Stahmer schüttelte den Kopf. Seit Ira ausgestiegen war, saß der Mörder neben ihm. Ein stupider, stumpfsinniger Bursche, der unfähig war, zu übersehen, was er angestellt hatte. Und Stahmer mußte ihn mitschleppen.
»Ich weiß gar nicht, was Sie haben«, brummte Georg, »ohne mich wären Sie jetzt mausetot.«
»Unsinn«, antwortete der Agent.
»Der Kerl hätte Sie umgelegt …«
Stahmer sah auf das durchblutete Taschentuch an seiner Hand. »Wenn Formis öfter eine Pistole in der Hand gehabt hätte«, sagte er fast wider Willen, »dann säße jetzt der Verband woanders …«
»Ist doch alles gut«, versetzte Georg, »der Bursche ist kalt … der Sender ist in die Luft geflogen …«, er grinste, »und wir hau’n ab.«
»Sie kannten Heydrichs Befehl«, entgegnete Stahmer erregt, »und Sie werden sich in Berlin verantworten …« Seine Stimme wirkte ruhiger: »Wissen Sie überhaupt, was Sie angerichtet haben? … Wenn die Tschechen uns schnappen … oder das Mädchen … Was meinen Sie, wie die Auslandspresse diesen Fall aufzieht.«
»Die hetzen sowieso bloß gegen den Führer«, erwiderte der Komplize überzeugt.

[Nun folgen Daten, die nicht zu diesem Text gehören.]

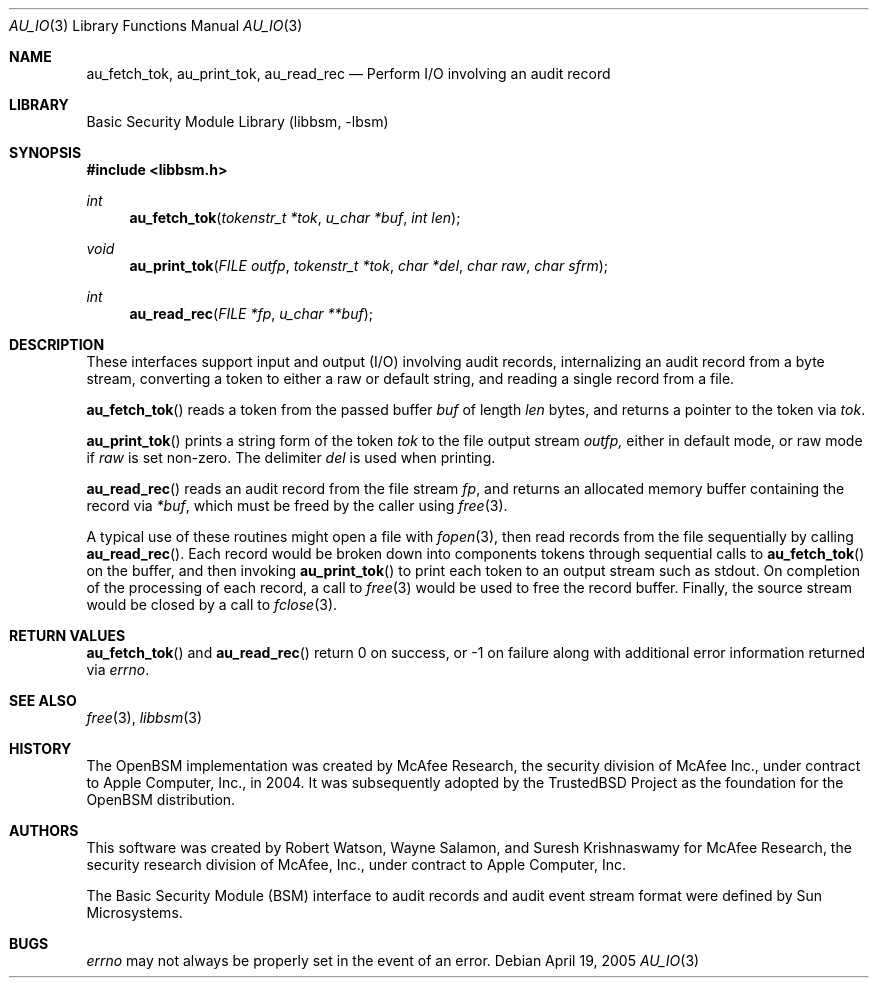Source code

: .\"-
.\" Copyright (c) 2005 Robert N. M. Watson
.\" All rights reserved.
.\"
.\" Redistribution and use in source and binary forms, with or without
.\" modification, are permitted provided that the following conditions
.\" are met:
.\" 1. Redistributions of source code must retain the above copyright
.\"    notice, this list of conditions and the following disclaimer.
.\" 2. Redistributions in binary form must reproduce the above copyright
.\"    notice, this list of conditions and the following disclaimer in the
.\"    documentation and/or other materials provided with the distribution.
.\"
.\" THIS SOFTWARE IS PROVIDED BY THE AUTHOR AND CONTRIBUTORS ``AS IS'' AND
.\" ANY EXPRESS OR IMPLIED WARRANTIES, INCLUDING, BUT NOT LIMITED TO, THE
.\" IMPLIED WARRANTIES OF MERCHANTABILITY AND FITNESS FOR A PARTICULAR PURPOSE
.\" ARE DISCLAIMED.  IN NO EVENT SHALL THE AUTHOR OR CONTRIBUTORS BE LIABLE
.\" FOR ANY DIRECT, INDIRECT, INCIDENTAL, SPECIAL, EXEMPLARY, OR CONSEQUENTIAL
.\" DAMAGES (INCLUDING, BUT NOT LIMITED TO, PROCUREMENT OF SUBSTITUTE GOODS
.\" OR SERVICES; LOSS OF USE, DATA, OR PROFITS; OR BUSINESS INTERRUPTION)
.\" HOWEVER CAUSED AND ON ANY THEORY OF LIABILITY, WHETHER IN CONTRACT, STRICT
.\" LIABILITY, OR TORT (INCLUDING NEGLIGENCE OR OTHERWISE) ARISING IN ANY WAY
.\" OUT OF THE USE OF THIS SOFTWARE, EVEN IF ADVISED OF THE POSSIBILITY OF
.\" SUCH DAMAGE.
.\"
.\" $P4: //depot/projects/trustedbsd/openbsm/libbsm/au_io.3#3 $
.\"
.Dd April 19, 2005
.Dt AU_IO 3
.Os
.Sh NAME
.Nm au_fetch_tok ,
.Nm au_print_tok ,
.Nm au_read_rec
.Nd "Perform I/O involving an audit record"
.Sh LIBRARY
.Lb libbsm
.Sh SYNOPSIS
.In libbsm.h
.Ft int
.Fn au_fetch_tok "tokenstr_t *tok" "u_char *buf" "int len"
.Ft void
.Fn au_print_tok "FILE outfp" "tokenstr_t *tok" "char *del" "char raw" "char sfrm"
.Ft int
.Fn au_read_rec "FILE *fp" "u_char **buf"
.Sh DESCRIPTION
These interfaces support input and output (I/O) involving audit records,
internalizing an audit record from a byte stream, converting a token to
either a raw or default string, and reading a single record from a file.
.Pp
.Fn au_fetch_tok
reads a token from the passed buffer
.Va buf
of length
.Va len
bytes, and returns a pointer to the token via
.Va tok .
.Pp
.Fn au_print_tok
prints a string form of the token
.Va tok
to the file output stream
.Va outfp,
either in default mode, or raw mode if
.Va raw
is set non-zero.
The delimiter
.Va del
is used when printing.
.Pp
.Fn au_read_rec
reads an audit record from the file stream
.Va fp ,
and returns an allocated memory buffer containing the record via
.Va *buf ,
which must be freed by the caller using
.Xr free 3 .
.Pp
A typical use of these routines might open a file with
.Xr fopen 3 ,
then read records from the file sequentially by calling
.Fn au_read_rec .
Each record would be broken down into components tokens through sequential
calls to
.Fn au_fetch_tok
on the buffer, and then invoking
.Fn au_print_tok
to print each token to an output stream such as
.Dv stdout .
On completion of the processing of each record, a call to
.Xr free 3
would be used to free the record buffer.
Finally, the source stream would be closed by a call to
.Xr fclose 3 .
.Sh RETURN VALUES
.Fn au_fetch_tok
and
.Fn au_read_rec
return 0 on success, or -1 on failure along with additional error information
returned via
.Va errno .
.Sh SEE ALSO
.Xr free 3 ,
.Xr libbsm 3
.Sh HISTORY
The OpenBSM implementation was created by McAfee Research, the security
division of McAfee Inc., under contract to Apple Computer, Inc., in 2004.
It was subsequently adopted by the TrustedBSD Project as the foundation for
the OpenBSM distribution.
.Sh AUTHORS
This software was created by Robert Watson, Wayne Salamon, and Suresh
Krishnaswamy for McAfee Research, the security research division of McAfee,
Inc., under contract to Apple Computer, Inc.
.Pp
The Basic Security Module (BSM) interface to audit records and audit event
stream format were defined by Sun Microsystems.
.Sh BUGS
.Va errno
may not always be properly set in the event of an error.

Erst hat das Auto spurlos zu verschwinden, überlegte Stahmer, und dann wir! Jetzt fror und schwitzte er gleichzeitig. Das Wundfieber, dachte er verschwommen. Aber er fuhr weiter, langsamer jetzt. An der nächsten Kreuzung bog er nach rechts ein. Feldweg. Er betrachtete ihn ein paar Sekunden prüfend. Mit Schneeketten würde es zu schaffen sein. Die weglose Straße führte zu einem einzelnen Gehöft. Dann wurde sie noch schmaler. Der zittrige Strahl des Scheinwerfers erfaßte ein Wäldchen.